Extrayez tel quel le passage du texte sur les réseaux triangulaires qui commence par « Imaginons le modèle » et se termine par « exemple plus compatibles. ».

> _TEXTE RETENU_:
******************************

Imaginons le modèle de communication suivant. Deux personnes souhaitent s’envoyer des SMS : on dira qu’elles sont en interaction (c’est-à-dire en relation). On peut considérer que si elles sont trop proches, l’intérêt d’un envoi de SMS est négatif (contre-productif) et qu’elles feraient mieux de se parler directement. Ensuite, quand la distance entre elles augmente, l’intérêt commence par croître puis diminue considérablement et devient très vite nul, les opérateurs téléphoniques n’étant par exemple plus compatibles.
On peut imaginer que l’intérêt de l’envoi d’un SMS est maximum si les deux personnes sont à une distance donnée, qu’on appelle d. Pour trois personnes, l’intérêt total, c’est-à-dire la somme des intérêts individuels, est le plus grand si elles sont placées là aussi à une distance d les unes des autres. Ainsi elles forment un triangle équilatéral de côté d. Mais que se passe-t-il quand le nombre de personnes augmente jusqu’à devenir très grand ?
Si le nombre de personnes devient infini et qu’elles sont toutes placées dans une pièce elle aussi « infinie », il suffit qu’elles se placent toutes aux sommets de triangles équilatéraux pour que l’intérêt total d’envoi des SMS soit le plus grand possible. Ainsi, on voit apparaître un réseau triangulaire, constituant un pavage du plan. Ceci peut par exemple être utile pour placer des antennes de téléphonie mobile.
Les travaux de 2006 du mathématicien Florian Theil justifient ces affirmations. Il a étudié plus précisément ce que l’on appelle la cristallisation plane. Si on considère un nuage de gaz coincé entre deux plaques et qu’on le refroidit beaucoup, celui-ci se solidifie : ses particules finissent par s’organiser sous forme d’un cristal dont l’énergie d’interaction entre elles est la plus basse possible. Pour certains gaz dans cet état solide, il existe une distance d qui rend l’énergie d’interaction entre particules la plus petite possible, celle-ci étant trop forte à courte distance et inexistante à longue distance, et donne une configuration sous forme de réseau triangulaire.
Une telle structure apparaît dans d’autres situations physiques par exemple au sein de certains matériaux dits « supraconducteurs ». Ces matériaux sont utilisés entre autres dans les accélérateurs de particules ou par exemple pour le déplacement en suspension du train japonais Maglev. Quand ces matériaux sont placés dans un champ électromagnétique, on voit apparaître des vortex, sorte de tourbillons, et qui sont apparemment placés sur un réseau triangulaire (voir l’image ci-dessous). Les travaux actuels d’Etienne Sandier et Sylvia Serfaty sur la supraconductivité visent à comprendre un tel phénomène en étudiant une énergie d’interaction entre différents vortex placés dans un plan. Ils ont déjà montré qu’elle était minimale pour le réseau triangulaire quand les vortex sont sur les sommets d’un pavage. Il reste à montrer que c’est encore vrai si l’on considère toutes les configurations de vortex possibles.

******************************

(Entrées de données enregistrées)
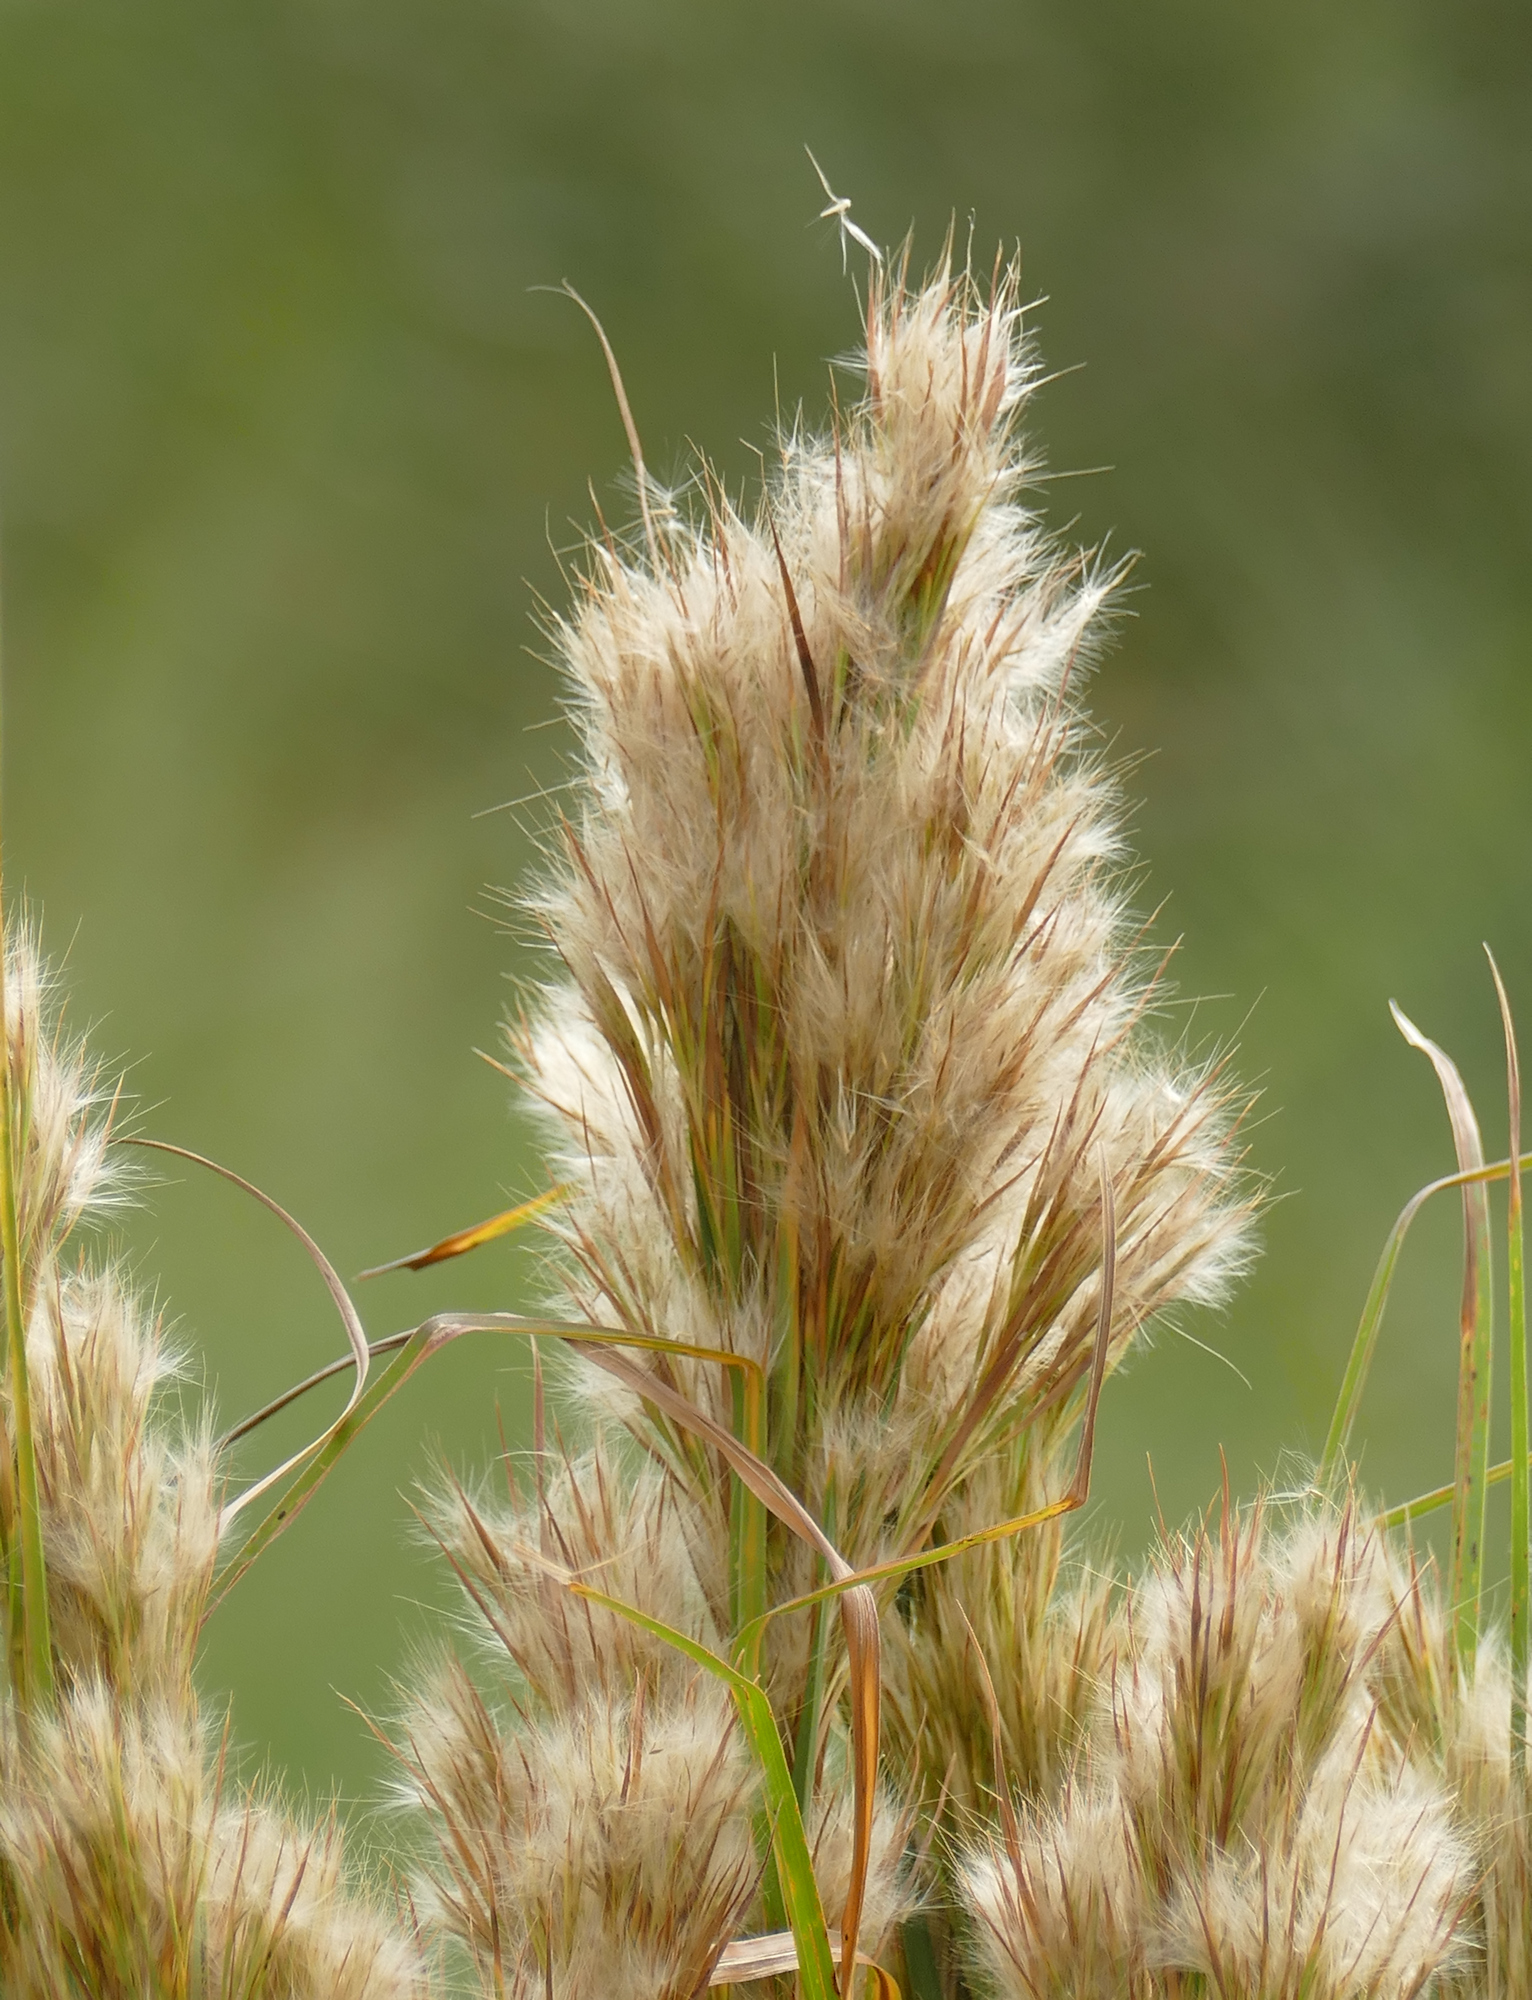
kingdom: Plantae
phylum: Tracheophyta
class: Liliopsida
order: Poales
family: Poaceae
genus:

******************************

> _TÂCHE ACCOMPLIE_:
Imaginons le modèle de communication suivant. Deux personnes souhaitent s’envoyer des SMS : on dira qu’elles sont en interaction (c’est-à-dire en relation). On peut considérer que si elles sont trop proches, l’intérêt d’un envoi de SMS est négatif (contre-productif) et qu’elles feraient mieux de se parler directement. Ensuite, quand la distance entre elles augmente, l’intérêt commence par croître puis diminue considérablement et devient très vite nul, les opérateurs téléphoniques n’étant par exemple plus compatibles.